METIS - Serial Graph Partitioning and Fill-reducing Matrix Ordering
METIS is a set of serial programs for partitioning graphs, partitioning finite element meshes, and producing fill reducing orderings for sparse matrices. The algorithms implemented in METIS are based on the multilevel recursive-bisection, multilevel k-way, and multi-constraint partitioning schemes developed in our lab.

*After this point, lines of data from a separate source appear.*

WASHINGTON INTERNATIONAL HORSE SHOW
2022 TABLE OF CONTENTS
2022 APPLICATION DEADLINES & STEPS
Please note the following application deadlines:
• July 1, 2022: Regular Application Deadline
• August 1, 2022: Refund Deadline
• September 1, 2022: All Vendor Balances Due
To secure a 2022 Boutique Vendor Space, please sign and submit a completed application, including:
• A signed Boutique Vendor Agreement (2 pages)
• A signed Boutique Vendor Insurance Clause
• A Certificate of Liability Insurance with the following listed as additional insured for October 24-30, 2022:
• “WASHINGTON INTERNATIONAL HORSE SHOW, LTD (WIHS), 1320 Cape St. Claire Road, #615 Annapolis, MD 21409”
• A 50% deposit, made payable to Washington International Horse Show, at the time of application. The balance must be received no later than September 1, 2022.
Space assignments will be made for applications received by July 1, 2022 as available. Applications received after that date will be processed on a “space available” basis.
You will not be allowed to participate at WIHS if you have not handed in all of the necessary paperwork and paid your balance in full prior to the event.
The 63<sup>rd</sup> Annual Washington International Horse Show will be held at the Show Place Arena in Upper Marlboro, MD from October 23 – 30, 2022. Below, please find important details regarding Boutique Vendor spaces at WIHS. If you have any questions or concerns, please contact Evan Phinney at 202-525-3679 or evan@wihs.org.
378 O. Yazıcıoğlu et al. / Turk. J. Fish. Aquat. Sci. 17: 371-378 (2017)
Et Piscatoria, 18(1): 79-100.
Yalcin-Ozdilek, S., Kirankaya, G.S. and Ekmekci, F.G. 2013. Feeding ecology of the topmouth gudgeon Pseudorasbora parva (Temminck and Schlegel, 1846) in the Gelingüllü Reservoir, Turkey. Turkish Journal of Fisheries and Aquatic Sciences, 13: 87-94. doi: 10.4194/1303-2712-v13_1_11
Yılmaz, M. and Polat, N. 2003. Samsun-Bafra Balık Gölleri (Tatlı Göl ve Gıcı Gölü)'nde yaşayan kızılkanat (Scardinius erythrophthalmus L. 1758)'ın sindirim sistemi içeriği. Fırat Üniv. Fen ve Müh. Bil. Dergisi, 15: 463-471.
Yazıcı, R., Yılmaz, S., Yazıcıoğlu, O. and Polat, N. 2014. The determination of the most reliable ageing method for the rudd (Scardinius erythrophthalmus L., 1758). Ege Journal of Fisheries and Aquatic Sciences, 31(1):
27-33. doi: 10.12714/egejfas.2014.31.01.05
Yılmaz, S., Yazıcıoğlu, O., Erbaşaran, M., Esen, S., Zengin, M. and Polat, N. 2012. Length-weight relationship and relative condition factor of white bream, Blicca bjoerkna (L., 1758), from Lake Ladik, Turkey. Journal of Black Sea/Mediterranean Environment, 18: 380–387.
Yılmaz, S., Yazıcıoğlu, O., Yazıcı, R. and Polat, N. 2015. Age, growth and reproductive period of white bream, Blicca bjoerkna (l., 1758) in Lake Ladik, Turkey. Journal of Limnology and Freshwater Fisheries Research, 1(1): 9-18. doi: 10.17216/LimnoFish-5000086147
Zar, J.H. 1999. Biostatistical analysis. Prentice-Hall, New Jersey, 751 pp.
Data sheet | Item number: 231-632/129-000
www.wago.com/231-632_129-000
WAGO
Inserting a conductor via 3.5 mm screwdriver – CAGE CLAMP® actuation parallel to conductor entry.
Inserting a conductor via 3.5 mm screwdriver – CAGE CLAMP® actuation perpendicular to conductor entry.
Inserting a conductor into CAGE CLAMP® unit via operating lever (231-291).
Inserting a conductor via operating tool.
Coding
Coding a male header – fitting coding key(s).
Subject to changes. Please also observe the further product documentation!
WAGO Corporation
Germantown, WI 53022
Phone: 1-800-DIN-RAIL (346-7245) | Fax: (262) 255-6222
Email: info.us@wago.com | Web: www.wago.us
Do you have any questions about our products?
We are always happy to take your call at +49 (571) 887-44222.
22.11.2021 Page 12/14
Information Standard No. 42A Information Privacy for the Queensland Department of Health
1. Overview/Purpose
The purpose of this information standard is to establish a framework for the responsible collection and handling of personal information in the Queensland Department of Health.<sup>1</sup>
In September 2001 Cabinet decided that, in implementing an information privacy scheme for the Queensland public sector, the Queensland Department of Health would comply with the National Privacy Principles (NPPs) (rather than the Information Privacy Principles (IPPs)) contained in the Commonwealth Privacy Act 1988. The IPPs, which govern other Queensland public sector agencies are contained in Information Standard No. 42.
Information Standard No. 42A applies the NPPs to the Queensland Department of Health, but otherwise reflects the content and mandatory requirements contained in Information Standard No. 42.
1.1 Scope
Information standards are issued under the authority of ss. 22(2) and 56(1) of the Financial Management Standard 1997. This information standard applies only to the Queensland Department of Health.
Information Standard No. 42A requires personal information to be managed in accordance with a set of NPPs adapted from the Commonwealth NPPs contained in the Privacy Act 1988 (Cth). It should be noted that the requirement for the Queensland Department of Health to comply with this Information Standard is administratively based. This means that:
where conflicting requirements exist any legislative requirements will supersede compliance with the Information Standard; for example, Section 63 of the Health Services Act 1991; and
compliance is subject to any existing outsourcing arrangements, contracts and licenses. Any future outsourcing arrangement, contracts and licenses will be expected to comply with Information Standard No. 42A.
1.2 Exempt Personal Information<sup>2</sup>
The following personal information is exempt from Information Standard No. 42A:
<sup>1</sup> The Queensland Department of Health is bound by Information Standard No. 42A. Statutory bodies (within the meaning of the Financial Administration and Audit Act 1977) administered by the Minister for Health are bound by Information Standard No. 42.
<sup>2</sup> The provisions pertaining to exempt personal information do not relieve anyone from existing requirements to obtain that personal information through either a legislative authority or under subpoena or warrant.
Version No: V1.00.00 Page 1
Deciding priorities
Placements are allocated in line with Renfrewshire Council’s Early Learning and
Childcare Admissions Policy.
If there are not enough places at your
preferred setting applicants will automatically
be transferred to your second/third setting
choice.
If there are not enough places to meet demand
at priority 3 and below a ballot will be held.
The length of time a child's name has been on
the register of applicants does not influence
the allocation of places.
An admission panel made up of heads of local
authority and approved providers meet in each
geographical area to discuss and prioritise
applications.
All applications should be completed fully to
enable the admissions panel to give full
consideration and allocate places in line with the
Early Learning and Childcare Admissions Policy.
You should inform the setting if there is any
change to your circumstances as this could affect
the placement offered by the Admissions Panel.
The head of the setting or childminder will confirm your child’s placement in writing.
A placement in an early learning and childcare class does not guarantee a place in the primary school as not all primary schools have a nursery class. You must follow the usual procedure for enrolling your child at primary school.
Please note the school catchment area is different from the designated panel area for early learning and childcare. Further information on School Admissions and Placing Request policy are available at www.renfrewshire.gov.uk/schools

METIS's key features are the following:
|Provides high quality partitions!|
|Experiments on a large number of graphs arising in various domains including finite element methods, linear programming, VLSI, and transportation show that METIS produces partitions that are consistently better than those produced by other widely used algorithms. The partitions produced by METIS are consistently 10% to 50% better than those produced by spectral partitioning algorithms.|
|It is extremely fast!|
|Experiments on a wide range of graphs has shown that METIS is one to two orders of magnitude faster than other widely used partitioning algorithms. Graphs with several millions of vertices can be partitioned in 256 parts in a few seconds on current generation workstations and PCs.|
|Produces low fill orderings!|
|The fill-reducing orderings produced by METIS are significantly better than those produced by other widely used algorithms including multiple minimum degree. For many classes of problems arising in scientific computations and linear programming, METIS is able to reduce the storage and computational requirements of sparse matrix factorization, by up to an order of magnitude. Moreover, unlike multiple minimum degree, the elimination trees produced by METIS are suitable for parallel direct factorization. Furthermore, METIS is able to compute these orderings very fast. Matrices with millions of rows can be reordered in just a few seconds on current generation workstations and PCs.|
Note that if quality is of outmost importance to your application (whereas computationally efficiency is not as critical), I suggest you use the hMETIS tool to compute the partitioning. In this case, you just need to treat your graph as a (rather simple) hypergraph.